To evaluate the aryl hydrocarbon receptor (AHR)-dependent transforming growth factor alpha (TGF-α)/vascular endothelial growth factor B (VEGF-B) ratio, which regulates the effects of metabolic, dietary, and microbial factors on acute and chronic CNS inflammation, as a potential marker in multiple sclerosis (MS).

TGF-α, VEGF-B, and AHR agonistic activity were determined in serum of 252 patients with relapsing-remitting (RR) MS, primary and secondary progressive MS, as well as during active disease (clinically isolated syndrome [CIS] and RRMS relapse).

The TGF-α/VEGF-B ratio and AHR agonistic activity were decreased in all MS subgroups with a stable disease course as compared to controls.
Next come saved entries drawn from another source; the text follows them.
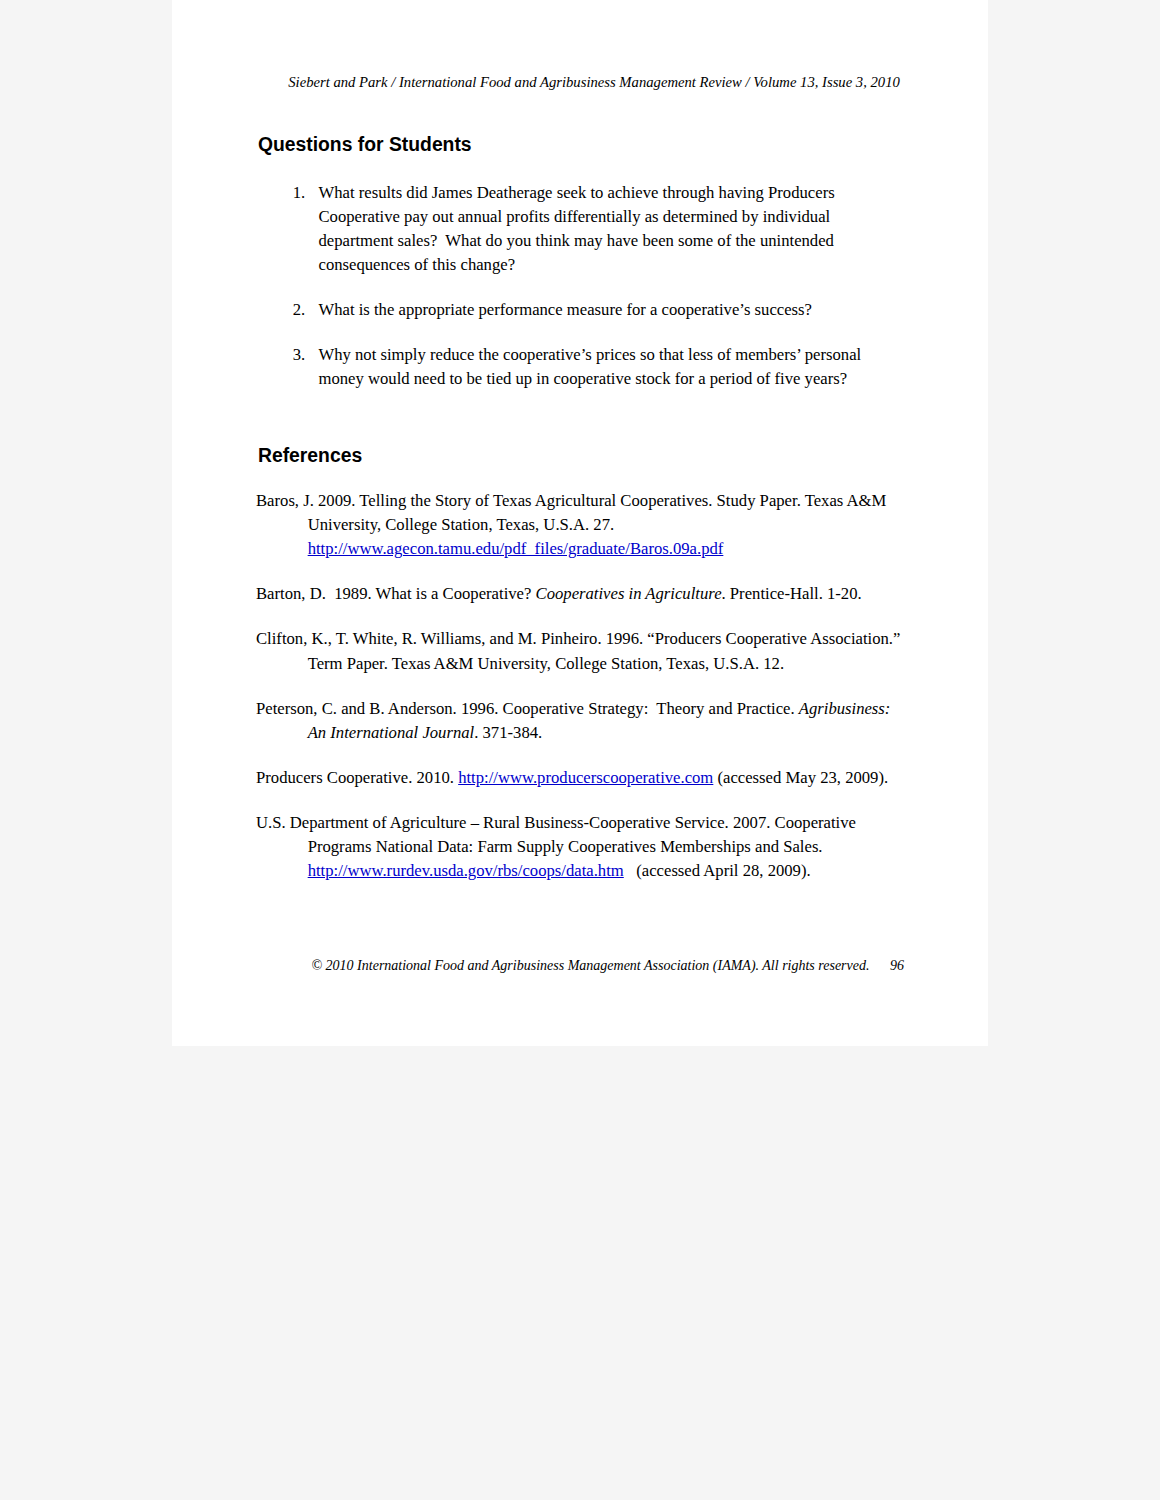Siebert and Park / International Food and Agribusiness Management Review / Volume 13, Issue 3, 2010
Questions for Students
What results did James Deatherage seek to achieve through having Producers Cooperative pay out annual profits differentially as determined by individual department sales? What do you think may have been some of the unintended consequences of this change?
What is the appropriate performance measure for a cooperative’s success?
Why not simply reduce the cooperative’s prices so that less of members’ personal money would need to be tied up in cooperative stock for a period of five years?
References
Baros, J. 2009. Telling the Story of Texas Agricultural Cooperatives. Study Paper. Texas A&M University, College Station, Texas, U.S.A. 27.
http://www.agecon.tamu.edu/pdf_files/graduate/Baros.09a.pdf
Barton, D. 1989. What is a Cooperative? Cooperatives in Agriculture. Prentice-Hall. 1-20.
Clifton, K., T. White, R. Williams, and M. Pinheiro. 1996. “Producers Cooperative Association.” Term Paper. Texas A&M University, College Station, Texas, U.S.A. 12.
Peterson, C. and B. Anderson. 1996. Cooperative Strategy: Theory and Practice. Agribusiness: An International Journal. 371-384.
Producers Cooperative. 2010. http://www.producerscooperative.com (accessed May 23, 2009).
U.S. Department of Agriculture – Rural Business-Cooperative Service. 2007. Cooperative Programs National Data: Farm Supply Cooperatives Memberships and Sales.
http://www.rurdev.usda.gov/rbs/coops/data.htm (accessed April 28, 2009).
© 2010 International Food and Agribusiness Management Association (IAMA). All rights reserved.96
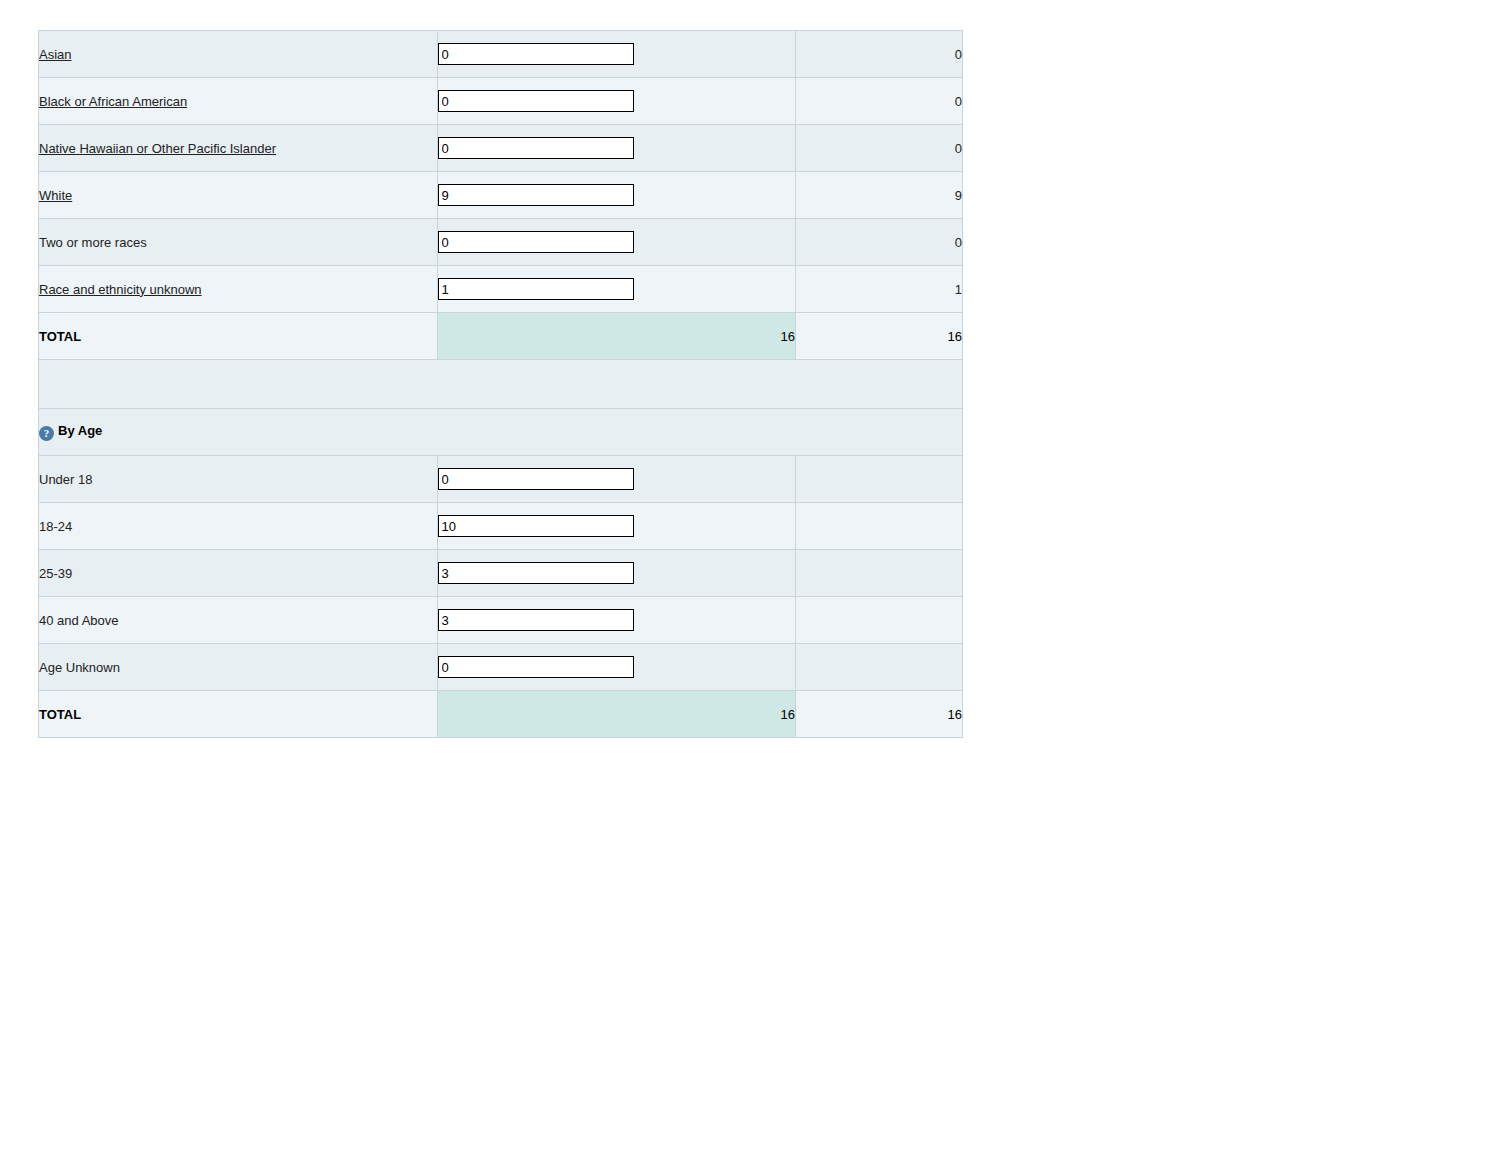| Asian | | 0 |
| Black or African American | | 0 |
| Native Hawaiian or Other Pacific Islander | | 0 |
| White | | 9 |
| Two or more races | | 0 |
| Race and ethnicity unknown | | 1 |
| TOTAL | 16 | 16 |
| ? By Age |
| Under 18 | | |
| 18-24 | | |
| 25-39 | | |
| 40 and Above | | |
| Age Unknown | | |
| TOTAL | 16 | 16 |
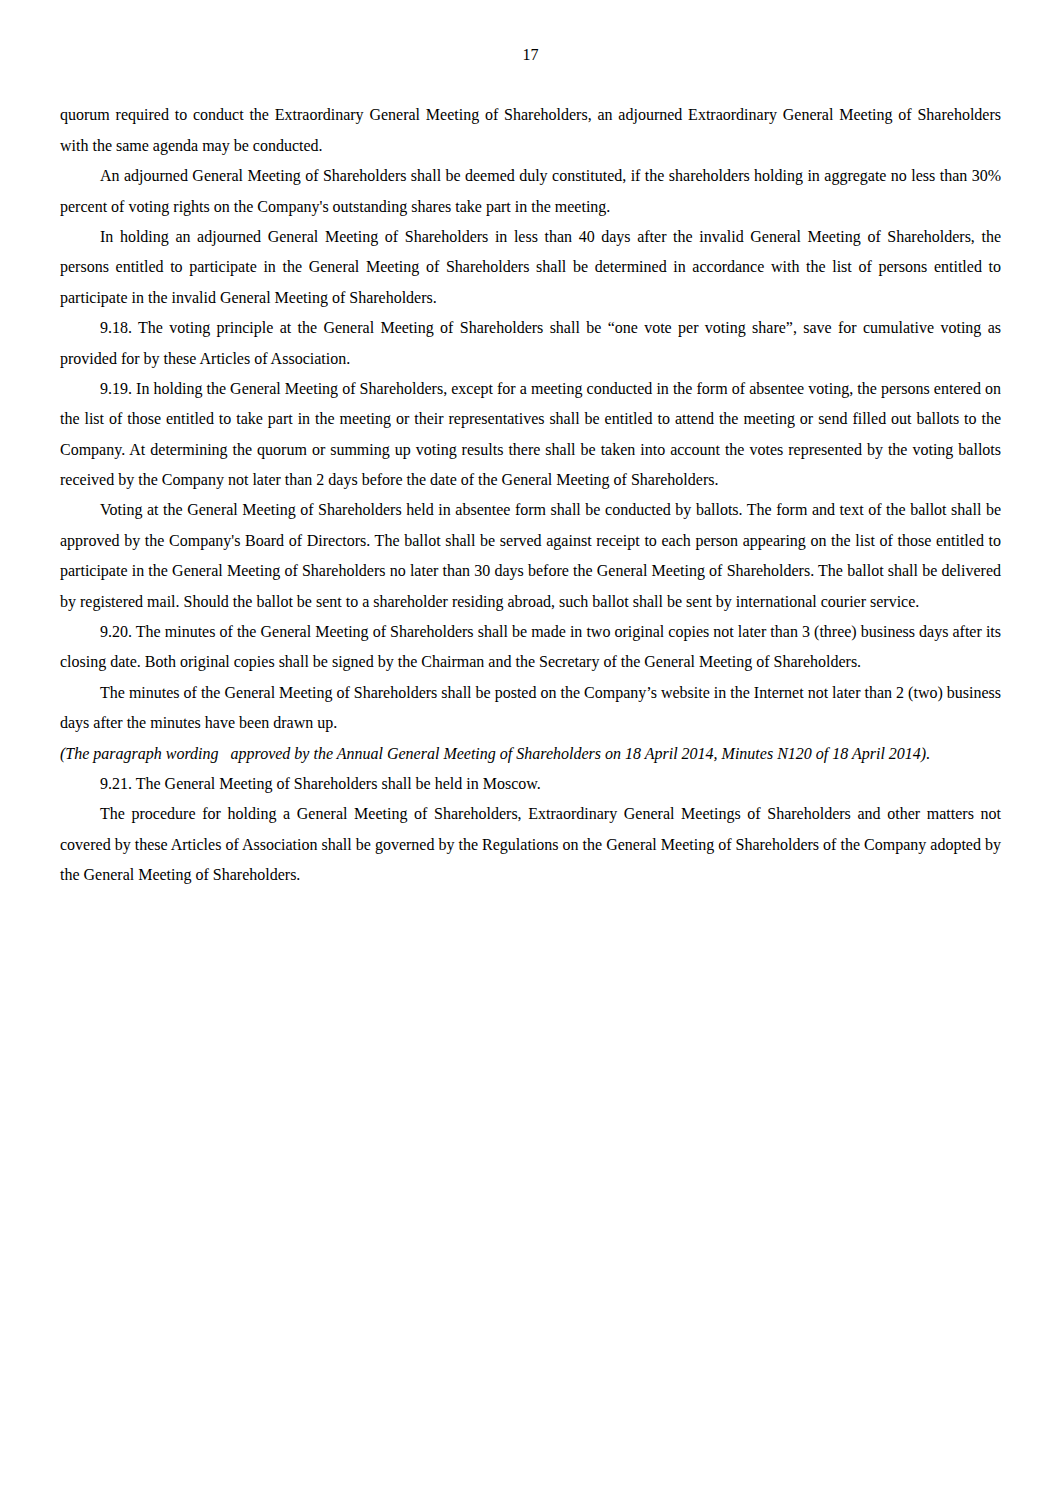17
quorum required to conduct the Extraordinary General Meeting of Shareholders, an adjourned Extraordinary General Meeting of Shareholders with the same agenda may be conducted.
An adjourned General Meeting of Shareholders shall be deemed duly constituted, if the shareholders holding in aggregate no less than 30% percent of voting rights on the Company's outstanding shares take part in the meeting.
In holding an adjourned General Meeting of Shareholders in less than 40 days after the invalid General Meeting of Shareholders, the persons entitled to participate in the General Meeting of Shareholders shall be determined in accordance with the list of persons entitled to participate in the invalid General Meeting of Shareholders.
9.18. The voting principle at the General Meeting of Shareholders shall be “one vote per voting share”, save for cumulative voting as provided for by these Articles of Association.
9.19. In holding the General Meeting of Shareholders, except for a meeting conducted in the form of absentee voting, the persons entered on the list of those entitled to take part in the meeting or their representatives shall be entitled to attend the meeting or send filled out ballots to the Company. At determining the quorum or summing up voting results there shall be taken into account the votes represented by the voting ballots received by the Company not later than 2 days before the date of the General Meeting of Shareholders.
Voting at the General Meeting of Shareholders held in absentee form shall be conducted by ballots. The form and text of the ballot shall be approved by the Company's Board of Directors. The ballot shall be served against receipt to each person appearing on the list of those entitled to participate in the General Meeting of Shareholders no later than 30 days before the General Meeting of Shareholders. The ballot shall be delivered by registered mail. Should the ballot be sent to a shareholder residing abroad, such ballot shall be sent by international courier service.
9.20. The minutes of the General Meeting of Shareholders shall be made in two original copies not later than 3 (three) business days after its closing date. Both original copies shall be signed by the Chairman and the Secretary of the General Meeting of Shareholders.
The minutes of the General Meeting of Shareholders shall be posted on the Company’s website in the Internet not later than 2 (two) business days after the minutes have been drawn up.
(The paragraph wording approved by the Annual General Meeting of Shareholders on 18 April 2014, Minutes N120 of 18 April 2014).
9.21. The General Meeting of Shareholders shall be held in Moscow.
The procedure for holding a General Meeting of Shareholders, Extraordinary General Meetings of Shareholders and other matters not covered by these Articles of Association shall be governed by the Regulations on the General Meeting of Shareholders of the Company adopted by the General Meeting of Shareholders.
Pomalidomide supplier During active CNS inflammation in CIS and RRMS relapse, the TGF-α/VEGF-B ratio and AHR agonistic activity were increased. Conversely, in patients with minimal clinical impairment despite long-standing disease, the TGF-α/VEGF-B ratio and AHR agonistic activity were unaltered. Finally, the TGF-α/VEGF-B ratio and AHR agonistic activity correlated with neurologic impairment and time to conversion from CIS to MS.